Start of Page

The eternal curfew: When paying rent doesn’t buy freedom
Here's the absurdity: you pay rent for a flat in Bangladesh, but come midnight, you may or may not be allowed inside it. Most buildings shut their gates at midnight. After that, unless you claim an emergency, the guard has orders to bar you from entering or leaving. Arrive home at 12:30am, and you're no longer a tenant but an unwelcome guest loitering outside your own building. It is a Bangladeshi irony: you pay rent but live like a boarder in a hostel. Most rental buildings in the city, even in relatively posh neighbourhoods, close their gates at midnight.
What's striking is how normally this is treated. In middle-class neighbourhoods, tenancy is seen less as possession of a home and more as admission to a dormitory. Rent is supposed to buy the use of the premises for the tenancy period. Furthermore, the irony is cruel: in a city where commuting can take longer than the workday, your reward is sometimes a locked gate.
The midnight gate is just the most visible rule. Others are softer but no less intrusive: no rooftop access after dark, or guest restrictions based on gender. They are rarely written into leases. They are enforced through frowns, questions, and the quiet threat of being labelled "difficult."
The Constitution of Bangladesh has a straightforward position. Article 36 guarantees that "subject to any reasonable restriction imposed by law in the public interest, every citizen shall have the right to move freely throughout Bangladesh…" The important part is the phrase "by law." A building committee's circular or a landlord's whim is not law. Reasonable restrictions must be grounded in legislation, not in the preferences of whoever holds the keys.

End of Page
Start of Given information

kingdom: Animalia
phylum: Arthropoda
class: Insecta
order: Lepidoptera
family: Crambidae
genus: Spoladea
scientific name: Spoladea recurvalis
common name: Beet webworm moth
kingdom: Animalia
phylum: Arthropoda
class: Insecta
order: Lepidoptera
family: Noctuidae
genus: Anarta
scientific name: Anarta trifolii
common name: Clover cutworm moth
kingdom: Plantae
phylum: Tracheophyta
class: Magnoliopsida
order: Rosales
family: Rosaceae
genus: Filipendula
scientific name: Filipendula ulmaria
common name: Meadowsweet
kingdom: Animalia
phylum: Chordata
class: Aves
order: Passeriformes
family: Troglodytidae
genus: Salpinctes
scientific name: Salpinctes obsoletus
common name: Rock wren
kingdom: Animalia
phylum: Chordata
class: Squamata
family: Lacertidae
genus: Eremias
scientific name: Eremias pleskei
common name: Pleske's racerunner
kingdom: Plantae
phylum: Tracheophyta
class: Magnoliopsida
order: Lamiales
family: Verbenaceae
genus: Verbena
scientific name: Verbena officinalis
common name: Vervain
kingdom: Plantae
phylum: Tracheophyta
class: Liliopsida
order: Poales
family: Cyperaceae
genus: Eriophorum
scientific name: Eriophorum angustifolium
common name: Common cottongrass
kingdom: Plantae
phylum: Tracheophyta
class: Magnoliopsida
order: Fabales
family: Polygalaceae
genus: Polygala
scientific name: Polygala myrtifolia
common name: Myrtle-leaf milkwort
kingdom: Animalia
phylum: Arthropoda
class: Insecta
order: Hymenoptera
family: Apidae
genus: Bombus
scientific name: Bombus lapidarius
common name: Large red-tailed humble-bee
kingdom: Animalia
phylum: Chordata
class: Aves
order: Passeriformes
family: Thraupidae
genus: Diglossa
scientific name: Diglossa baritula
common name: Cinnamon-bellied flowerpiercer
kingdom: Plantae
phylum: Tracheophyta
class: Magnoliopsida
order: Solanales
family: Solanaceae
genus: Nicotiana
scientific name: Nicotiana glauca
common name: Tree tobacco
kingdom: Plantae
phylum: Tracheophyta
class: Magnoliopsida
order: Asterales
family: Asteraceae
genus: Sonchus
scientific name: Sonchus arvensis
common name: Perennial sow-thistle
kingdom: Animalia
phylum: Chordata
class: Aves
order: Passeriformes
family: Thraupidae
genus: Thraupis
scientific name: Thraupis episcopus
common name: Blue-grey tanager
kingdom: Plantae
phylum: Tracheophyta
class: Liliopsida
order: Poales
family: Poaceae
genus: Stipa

End of Given information

▶ _Directives_
(1) Copy the passage from the article on rental curfews, starting at "The midnight gate" and ending at "holds the keys.".
(2) Based on the article on rental curfews, decide whether each statement agrees with it, answering yes or no and quoting the deciding words: (a) Most buildings close their gates at midnight. (b) The rules on rooftop access and guests are usually written into leases. (c) A building committee's circular counts as law for the purposes of Article 36.
(3) Carry on the article on rental curfews from its final sentence.

▶ _Answers for the exercise_
(1)
The midnight gate is just the most visible rule. Others are softer but no less intrusive: no rooftop access after dark, or guest restrictions based on gender. They are rarely written into leases. They are enforced through frowns, questions, and the quiet threat of being labelled "difficult."
The Constitution of Bangladesh has a straightforward position. Article 36 guarantees that "subject to any reasonable restriction imposed by law in the public interest, every citizen shall have the right to move freely throughout Bangladesh…" The important part is the phrase "by law." A building committee's circular or a landlord's whim is not law. Reasonable restrictions must be grounded in legislation, not in the preferences of whoever holds the keys.

(2)
(a) Yes: "Most buildings shut their gates at midnight."
(b) No: "They are rarely written into leases."
(c) No: "A building committee's circular or a landlord's whim is not law."

(3)
The Transfer of Property Act, 1882, still the basis of tenancy law, goes further. Tenancy is not charity. Section 108 says tenants paying rent are entitled to enjoy the property "without interruption." Locking the gate after hours is plainly an interruption. You cannot sell uninterrupted possession and then interrupt it nightly.
Moreover, if the aforementioned laws do not suffice, the Penal Code offers language that should make landlords nervous. Section 339 defines wrongful restraint as preventing someone from going in a direction to which they have the right. Section 340 defines wrongful confinement as wrongfully restraining someone so that they are unable to leave a location from which they have the right to leave. Refusing entry or exit, absent a genuine security emergency, begins to resemble just that.
To see why it matters, you must understand how Dhaka eats time. The city's road network covers just seven to eight percent of land, far below the 20 to 25 percent in planned megacities. Dhaka ranks among the most congested cities; a 20-minute trip can stretch to two hours.
For the middle class, the workday doesn't end at 5pm. Private-sector professionals routinely work 9-10 hours without overtime pay. Adding the commute makes it 12 hours away from home. By the time you have eaten or seen a friend, it is late.
There is also a safety angle often ignored. A tenant forced to linger outside in the dark, waiting for a guard to wake up or a landlord to grant permission, is exposed to greater danger than if simply let inside. For women, night-shift doctors, nurses, delivery riders or transport workers, this is not indulgence—it is about safety and dignity. The "security" argument collapses: you do not protect tenants by leaving them stranded on the street.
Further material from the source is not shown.